Figures show that at this time last year, tobacco—the country’s main foreign exchange earners—had raked in about K154 billion whereas this year, the crop has fetched only K102 billion, a 33 percent drop.
AHL Group corporate affairs manager Mark Ndipita said in an interview on Monday the minimal competition has come about because tobacco buyers recruited about 45 percent of farmers into the non-funded category of contract farming.
He said: “We have a lot of non-funded contract farmers that were just recruited by merchants, even if these farmers were not supported. This means that we have more volumes of tobacco on contract sales which has reduced competition on auction sales.
“This scenario has forced buyers to buy tobacco on contract sales as they have more volumes on contract.”
Ndipita explained that there was no non-funded category when Integrated Production System (IPS) was first introduced in 2012.
“This year, about 35 percent of farmers were funded and there can be traceability with the IPS while about 45 percent are non-funded growers, but were recruited and listed to sell on contract whereas about 20 percent were not recruited and are the ones selling on the auction, facing high rejection rates and lower prices.
“If there was no non-funded category, we could have about 65 percent of the crop on auction sale, which could bring more competition and probably higher prices and lower rejection rates,” he said.
Tobacco Control Commission (TCC) chief executive officer Albert Changaya agreed with Ndipita, saying that auction floor prices, especially for burley tobacco, could have been better if it was not for supply glut.
“I would not say yes or no to the notion that prices of tobacco on auction could have been good because some types of tobacco are doing well, while burley is the one which has given us problems.
“The problem of over-supplying on the contract marketing came about because some farmers, despite being given estimates, decided to over-produce; hence, affecting the market,” he said.
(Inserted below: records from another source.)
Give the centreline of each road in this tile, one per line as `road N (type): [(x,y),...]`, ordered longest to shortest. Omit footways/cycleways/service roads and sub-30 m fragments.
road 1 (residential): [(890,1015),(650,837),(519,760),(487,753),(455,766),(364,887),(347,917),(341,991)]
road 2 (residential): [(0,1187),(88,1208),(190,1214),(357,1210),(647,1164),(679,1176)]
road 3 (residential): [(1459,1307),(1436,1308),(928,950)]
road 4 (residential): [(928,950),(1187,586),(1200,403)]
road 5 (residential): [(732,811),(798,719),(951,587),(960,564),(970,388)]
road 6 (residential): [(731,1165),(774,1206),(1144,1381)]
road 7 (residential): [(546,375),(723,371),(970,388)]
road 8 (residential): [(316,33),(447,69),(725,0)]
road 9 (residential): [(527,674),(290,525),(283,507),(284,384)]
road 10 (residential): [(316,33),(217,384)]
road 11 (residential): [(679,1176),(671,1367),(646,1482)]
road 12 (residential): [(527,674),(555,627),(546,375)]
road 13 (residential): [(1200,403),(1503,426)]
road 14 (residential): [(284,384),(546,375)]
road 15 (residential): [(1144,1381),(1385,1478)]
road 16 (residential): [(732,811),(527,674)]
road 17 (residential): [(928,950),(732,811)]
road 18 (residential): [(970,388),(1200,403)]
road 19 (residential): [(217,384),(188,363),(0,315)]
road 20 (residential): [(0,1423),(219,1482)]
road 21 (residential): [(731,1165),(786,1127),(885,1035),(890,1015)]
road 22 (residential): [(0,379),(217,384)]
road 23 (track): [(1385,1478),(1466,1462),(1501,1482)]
Tobacco Association of Malawi (Tama) vice- president Reuben Maigwa said this year’s tobacco selling season has been full of challenges.
He asked TCC to put in place measures to ensure that there is no repeat of this scenario next year.
Apart from being the major foreign exchange earner, available figures show that tobacco contributes about 13 percent to gross domestic product (GDP) and 25 percent to the tax revenue.